**Your instructions**
Each record must come back unchanged in your answer, stripped of its images.
START Records
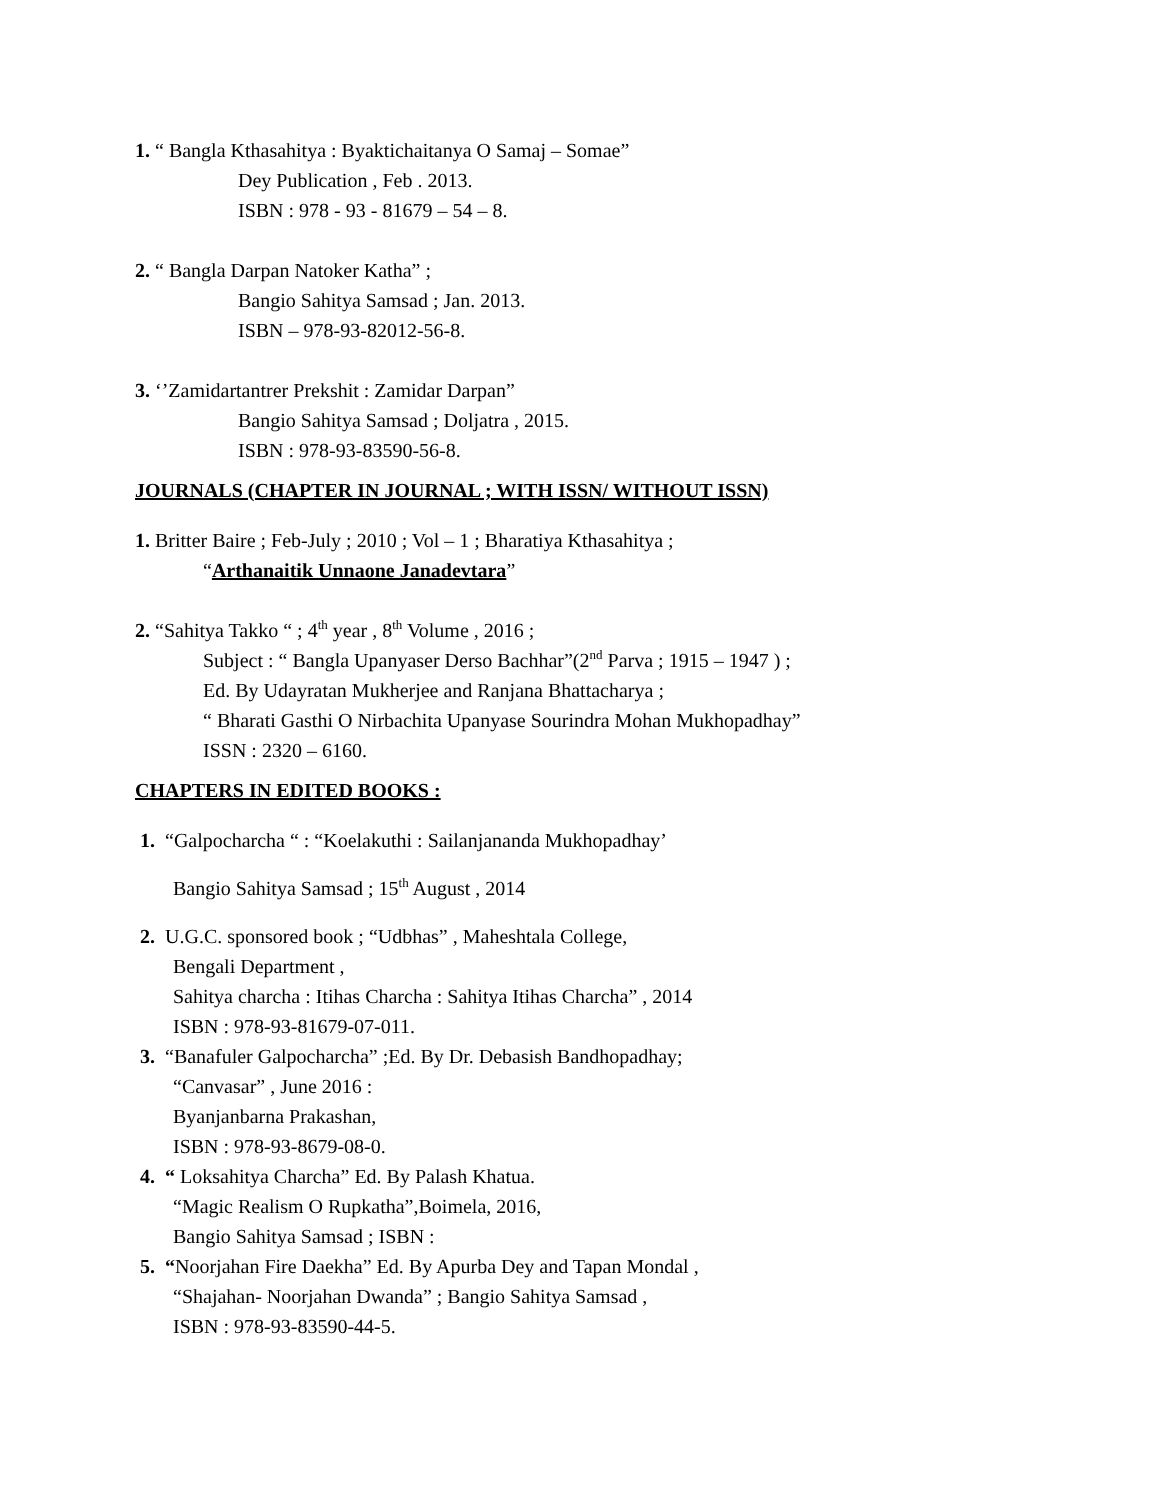1. “ Bangla Kthasahitya : Byaktichaitanya O Samaj – Somae”
Dey Publication , Feb . 2013.
ISBN : 978 - 93 - 81679 – 54 – 8.
2. “ Bangla Darpan Natoker Katha” ;
Bangio Sahitya Samsad ; Jan. 2013.
ISBN – 978-93-82012-56-8.
3. ‘’Zamidartantrer Prekshit : Zamidar Darpan”
Bangio Sahitya Samsad ; Doljatra , 2015.
ISBN : 978-93-83590-56-8.
JOURNALS (CHAPTER IN JOURNAL ; WITH ISSN/ WITHOUT ISSN)
1. Britter Baire ; Feb-July ; 2010 ; Vol – 1 ; Bharatiya Kthasahitya ;
“Arthanaitik Unnaone Janadevtara”
2. “Sahitya Takko “ ; 4<sup>th</sup> year , 8<sup>th</sup> Volume , 2016 ;
Subject : “ Bangla Upanyaser Derso Bachhar”(2<sup>nd</sup> Parva ; 1915 – 1947 ) ;
Ed. By Udayratan Mukherjee and Ranjana Bhattacharya ;
“ Bharati Gasthi O Nirbachita Upanyase Sourindra Mohan Mukhopadhay”
ISSN : 2320 – 6160.
CHAPTERS IN EDITED BOOKS :
1. “Galpocharcha “ : “Koelakuthi : Sailanjananda Mukhopadhay’
Bangio Sahitya Samsad ; 15<sup>th</sup> August , 2014
2. U.G.C. sponsored book ; “Udbhas” , Maheshtala College,
Bengali Department ,
Sahitya charcha : Itihas Charcha : Sahitya Itihas Charcha” , 2014
ISBN : 978-93-81679-07-011.
3. “Banafuler Galpocharcha” ;Ed. By Dr. Debasish Bandhopadhay;
“Canvasar” , June 2016 :
Byanjanbarna Prakashan,
ISBN : 978-93-8679-08-0.
4. “ Loksahitya Charcha” Ed. By Palash Khatua.
“Magic Realism O Rupkatha”,Boimela, 2016,
Bangio Sahitya Samsad ; ISBN :
5. “Noorjahan Fire Daekha” Ed. By Apurba Dey and Tapan Mondal ,
“Shajahan- Noorjahan Dwanda” ; Bangio Sahitya Samsad ,
ISBN : 978-93-83590-44-5.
END Records
**Output of the exercise**
1. “ Bangla Kthasahitya : Byaktichaitanya O Samaj – Somae”
Dey Publication , Feb . 2013.
ISBN : 978 - 93 - 81679 – 54 – 8.
2. “ Bangla Darpan Natoker Katha” ;
Bangio Sahitya Samsad ; Jan. 2013.
ISBN – 978-93-82012-56-8.
3. ‘’Zamidartantrer Prekshit : Zamidar Darpan”
Bangio Sahitya Samsad ; Doljatra , 2015.
ISBN : 978-93-83590-56-8.
JOURNALS (CHAPTER IN JOURNAL ; WITH ISSN/ WITHOUT ISSN)
1. Britter Baire ; Feb-July ; 2010 ; Vol – 1 ; Bharatiya Kthasahitya ;
“Arthanaitik Unnaone Janadevtara”
2. “Sahitya Takko “ ; 4<sup>th</sup> year , 8<sup>th</sup> Volume , 2016 ;
Subject : “ Bangla Upanyaser Derso Bachhar”(2<sup>nd</sup> Parva ; 1915 – 1947 ) ;
Ed. By Udayratan Mukherjee and Ranjana Bhattacharya ;
“ Bharati Gasthi O Nirbachita Upanyase Sourindra Mohan Mukhopadhay”
ISSN : 2320 – 6160.
CHAPTERS IN EDITED BOOKS :
1. “Galpocharcha “ : “Koelakuthi : Sailanjananda Mukhopadhay’
Bangio Sahitya Samsad ; 15<sup>th</sup> August , 2014
2. U.G.C. sponsored book ; “Udbhas” , Maheshtala College,
Bengali Department ,
Sahitya charcha : Itihas Charcha : Sahitya Itihas Charcha” , 2014
ISBN : 978-93-81679-07-011.
3. “Banafuler Galpocharcha” ;Ed. By Dr. Debasish Bandhopadhay;
“Canvasar” , June 2016 :
Byanjanbarna Prakashan,
ISBN : 978-93-8679-08-0.
4. “ Loksahitya Charcha” Ed. By Palash Khatua.
“Magic Realism O Rupkatha”,Boimela, 2016,
Bangio Sahitya Samsad ; ISBN :
5. “Noorjahan Fire Daekha” Ed. By Apurba Dey and Tapan Mondal ,
“Shajahan- Noorjahan Dwanda” ; Bangio Sahitya Samsad ,
ISBN : 978-93-83590-44-5.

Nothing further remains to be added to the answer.